The association between the polymorphic GGN repeat in androgen receptor gene and prostate cancer susceptibility has been studied extensively. But the results of these polymorphisms with prostate cancer risk remain inconclusive. Previous meta-analysis showed short GGN repeats (≤16 repeats) had high risks for prostate cancer compared with longer GGN repeats (>16 repeats). Many studies have been published since the release of the previous meta-analysis. Here, we conducted an updated meta-analysis to demonstrate whether short repeats have higher risks for prostate cancer compared to long repeats. Five databases (PubMed, EMBASE, Cochrane Library, The China National Knowledge Infrastructure, and Web of Science) were last searched until January 1, 2016. Random- or fixed-effects model was performed based on the heterogeneity among studies. The potential publication bias was assessed via Begg funnel plot and Egger regression test. Twelve out of 157 studies were extracted. The result indicated that there was no significant difference between short repeat group and long repeat group in the overall analysis ( I = 80.6%, P = .000, odds ratio = 1.31, 95% confidence interval: 0.93-1.83). There was no association between the length of GGN repeats and the occurrence of prostate cancer in both Caucasian and African American ( I = 6.7%, P = .359, odds ratio = 1.11, 95% confidence interval: 0.94-1.32; and I = 74.1%, P = .050, odds ratio = 0.963, 95% confidence interval: 0.36-2.58). Our result demonstrated that a shorter GGN repeat polymorphism cannot increase the risk of prostate cancer compared to the longer GGN repeats. That's different with previous meta-analysis.

摘要

雄激素受体基因中多态性GGN重复序列与前列腺癌易感性之间的关联已得到广泛研究。但这些多态性与前列腺癌风险之间的结果仍无定论。先前的荟萃分析表明,与较长的GGN重复序列(>16次重复)相比,较短的GGN重复序列(≤16次重复)患前列腺癌的风险更高。自上次荟萃分析发布以来,已有许多研究发表。在此,我们进行了一项更新的荟萃分析,以证明与长重复序列相比,短重复序列患前列腺癌的风险是否更高。对五个数据库(PubMed、EMBASE、Cochrane图书馆、中国知网和科学网)进行检索,截止日期为2016年1月1日。

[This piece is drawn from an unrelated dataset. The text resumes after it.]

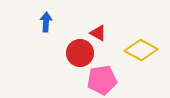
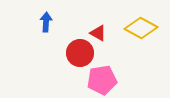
yellow diamond: moved 22 px up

根据研究之间的异质性采用随机或固定效应模型。通过Begg漏斗图和Egger回归检验评估潜在的发表偏倚。从157项研究中提取了12项。结果表明,在总体分析中,短重复序列组和长重复序列组之间没有显著差异(I=80.6%,P=0.000,比值比=1.31,95%置信区间:0.93 - 1.83)。在白种人和非裔美国人中,GGN重复序列的长度与前列腺癌的发生均无关联(I=6.7%,P=0.359,比值比=1.11,95%置信区间:0.94 - 1.32;I=74.1%,P=0.050,比值比=0.963,95%置信区间:0.36 - 2.58)。我们的结果表明,与较长的GGN重复序列相比,较短的GGN重复序列多态性不会增加前列腺癌的风险。这与先前的荟萃分析不同。